Where leaving is not an option: The Ukrainian medics living inside a hospital on the frontline to save premature babies
Echoing down the corridors of eastern Ukraine’s Pokrovsk Perinatal Hospital are the loud cries of tiny Veronika.
Born nearly two months prematurely weighing 3lb 4oz, she receives oxygen through a nasal tube to help her breathe while ultraviolet lamps inside an incubator treat her jaundice.
Tetiana Myroshnychenko carefully connects the tubes that allow Veronika to feed on her mother’s stored breast milk and ease her hunger.
Before Russia’s invasion of Ukraine in late February, three hospitals in government-controlled areas of the already war-torn Donetsk region had facilities to care for premature babies.
One was hit by a Russian air strike and the other had to close as a result of the fighting – leaving only the maternity hospital in the coal mining town of Pokrovsk still operating.
Dr Myroshnychenko, the site’s only remaining neonatologist, now lives at the hospital.
Her three-year-old son
divides the week between staying at the facility and with his father, a coal miner, at home.
The doctor said it is now impossible to leave. Even when the air raid sirens sound, the babies in the hospital’s above-ground incubation ward cannot be disconnected from their life-saving machines.
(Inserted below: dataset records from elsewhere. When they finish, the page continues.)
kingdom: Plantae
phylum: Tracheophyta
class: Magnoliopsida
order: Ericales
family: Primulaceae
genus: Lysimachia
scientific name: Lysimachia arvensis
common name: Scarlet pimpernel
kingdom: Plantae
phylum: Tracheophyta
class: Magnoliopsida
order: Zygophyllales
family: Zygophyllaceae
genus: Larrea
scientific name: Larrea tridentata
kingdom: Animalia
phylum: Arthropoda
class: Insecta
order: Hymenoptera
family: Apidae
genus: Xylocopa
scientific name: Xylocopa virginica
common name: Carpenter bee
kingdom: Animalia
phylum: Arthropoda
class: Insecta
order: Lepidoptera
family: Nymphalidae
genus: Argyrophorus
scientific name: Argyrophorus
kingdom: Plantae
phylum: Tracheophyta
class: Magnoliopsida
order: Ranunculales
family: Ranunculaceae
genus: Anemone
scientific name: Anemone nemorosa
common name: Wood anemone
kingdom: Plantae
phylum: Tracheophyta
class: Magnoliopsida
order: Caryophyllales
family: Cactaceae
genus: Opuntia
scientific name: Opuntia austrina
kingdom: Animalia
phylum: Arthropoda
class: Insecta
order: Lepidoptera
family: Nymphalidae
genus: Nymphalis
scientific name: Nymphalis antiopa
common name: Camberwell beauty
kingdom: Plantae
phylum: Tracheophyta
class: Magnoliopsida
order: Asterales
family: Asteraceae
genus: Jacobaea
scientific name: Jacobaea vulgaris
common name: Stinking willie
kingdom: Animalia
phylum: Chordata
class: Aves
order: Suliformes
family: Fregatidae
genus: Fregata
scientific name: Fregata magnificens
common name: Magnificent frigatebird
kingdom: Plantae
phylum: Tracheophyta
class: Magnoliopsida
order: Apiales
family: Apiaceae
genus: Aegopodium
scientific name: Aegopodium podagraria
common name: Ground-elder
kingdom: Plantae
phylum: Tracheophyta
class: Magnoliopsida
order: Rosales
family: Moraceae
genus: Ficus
“If I carry Veronika to the shelter, that would take five minutes. But for her, those five minutes could be critical,” Dr Myroshnychenko said.
Hospital officials say the proportion of births occurring prematurely or with complications has roughly doubled this year compared to previous times, blaming stress and rapidly worsening living standards for taking a toll on the pregnant women still left in the area.
Russia and Moscow-backed separatists now occupy just over half the Donetsk region, which is similar in size to Sicily. Pokrovsk is still in a Ukrainian government-controlled area 40 miles west of the front lines.
Many essential services in government-held areas of Donetsk – heat, electricity and water supplies – have been damaged by Russian bombardment, leaving living conditions that are only expected to worsen as winter approaches.